The current NOMAS analysis, though suggestive of a modest association, does not provide convincing evidence for causation for several reasons. First, compared with persons consuming less than one serving a month, persons consuming diet soft drinks daily demonstrated evidence for a tendency toward an “unhealthy” lifestyle. They consumed more total calories and sodium; their size as captured by body mass index and waist circumference was generally larger. Second, they carried a higher burden of co-morbidities such as hypertension, peripheral vascular disease, and previous cardiac disease. Strikingly the prevalence of metabolic syndrome and diabetes was nearly 1.5-2 fold higher in this group.
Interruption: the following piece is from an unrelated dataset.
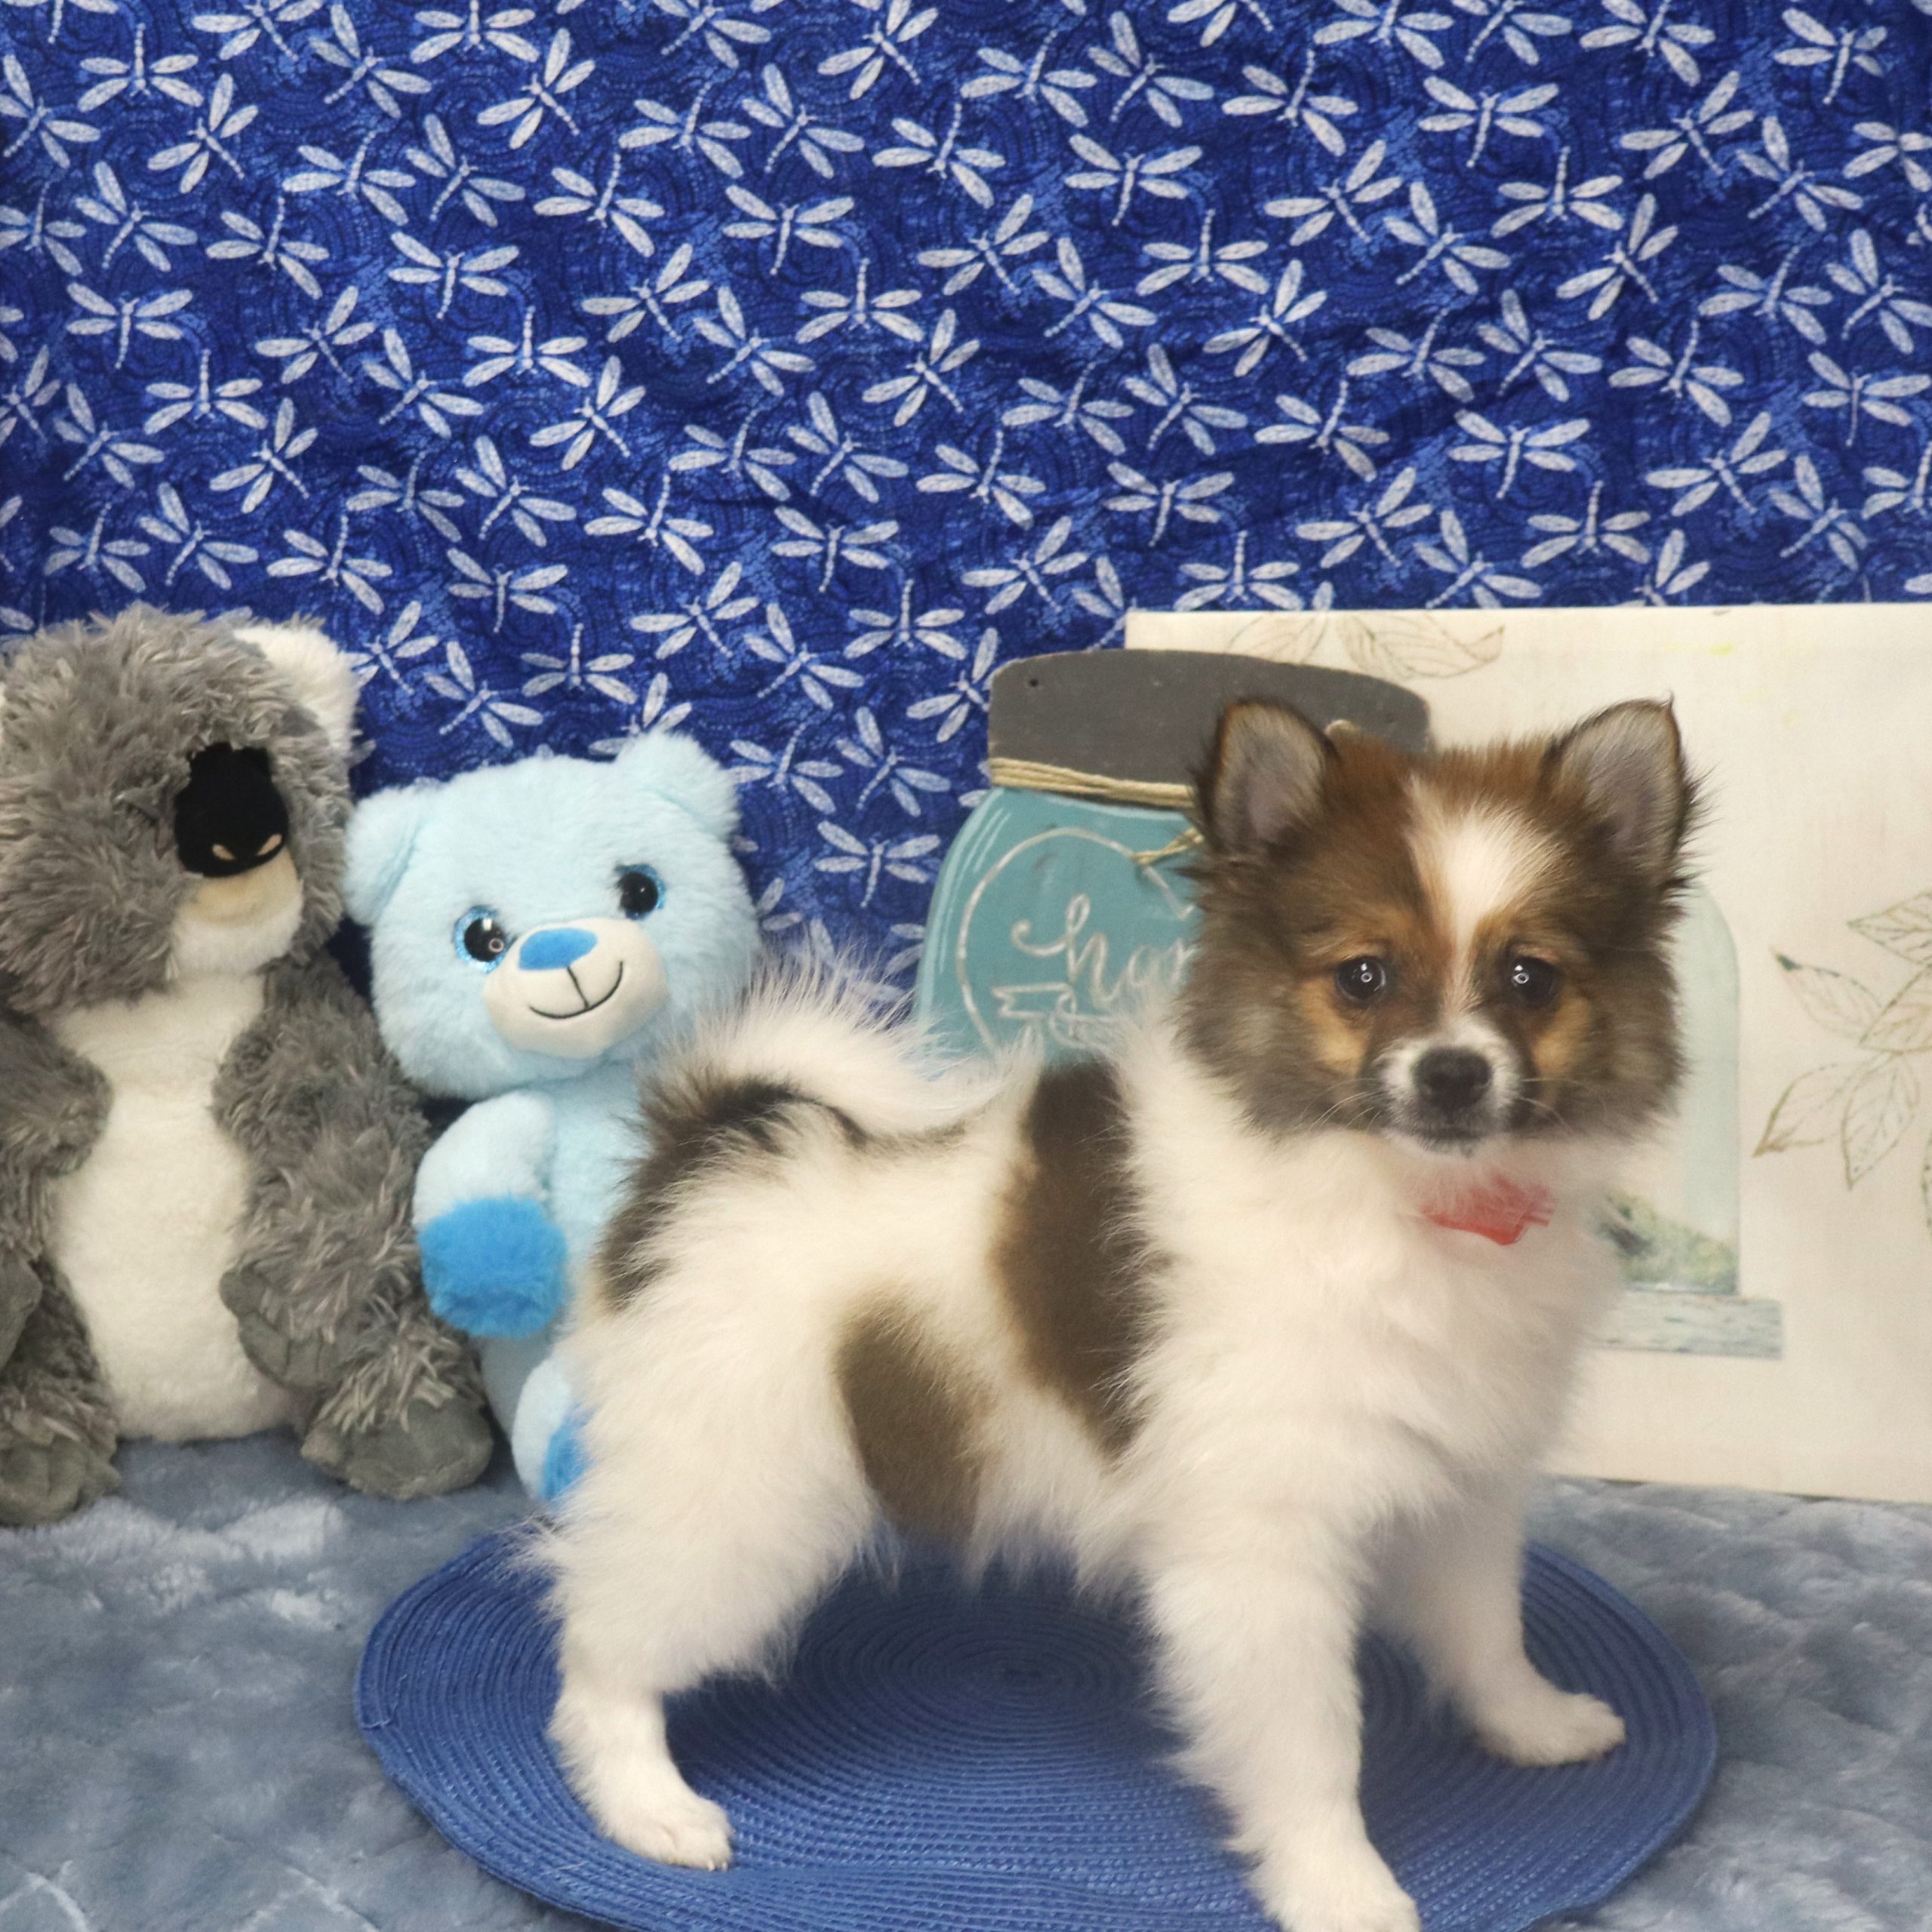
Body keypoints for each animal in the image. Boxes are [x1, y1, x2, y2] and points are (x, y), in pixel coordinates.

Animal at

Although the authors adjusted for several of these confounders, the relatively modest observed association between diet soft drink consumption and vascular events could reflect residual confounding. It would take just a weak and common or a relatively rare, yet moderately strong unobserved confounder to render the reported association null. Finally, intake of soft drinks was evaluated at baseline, with no further ascertainment of this “exposure” during the 10-year follow up period. Both the Nurses’ Health and Health Professionals Follow Up study—though significantly less diverse than the NOMAS cohort—likely captured “exposure” better because of repeated measurements of beverage intake at regular intervals.

Whether regular diet soft drink consumption leads to weight gain and vascular events, via one of the putative mechanisms based of appetite stimulation, has not yet been definitely answered. It is hard to imagine a scenario where researchers could conduct a randomized, blinded, placebo-controlled trial of diet soft drink consumption. Thus the best scientific evidence for causation is likely to come from observational studies—ones that enroll participants who have similar dietary habits and co-morbidities, and rigorously capture exposure and outcomes over follow up time. The current NOMAS analysis does not satisfy all of these criteria.

In summary, the article by Gardener et al. differs from the existing evidence on this topic in two ways. While the absence of an association between sugared soda consumption and vascular events may be a result of relatively limited statistical power or exposure misclassification due to lack of updated information, we conclude that the surprising association between diet soft drink consumption and vascular events may well be spurious and certainly not conclusive or indicative of cause and effect.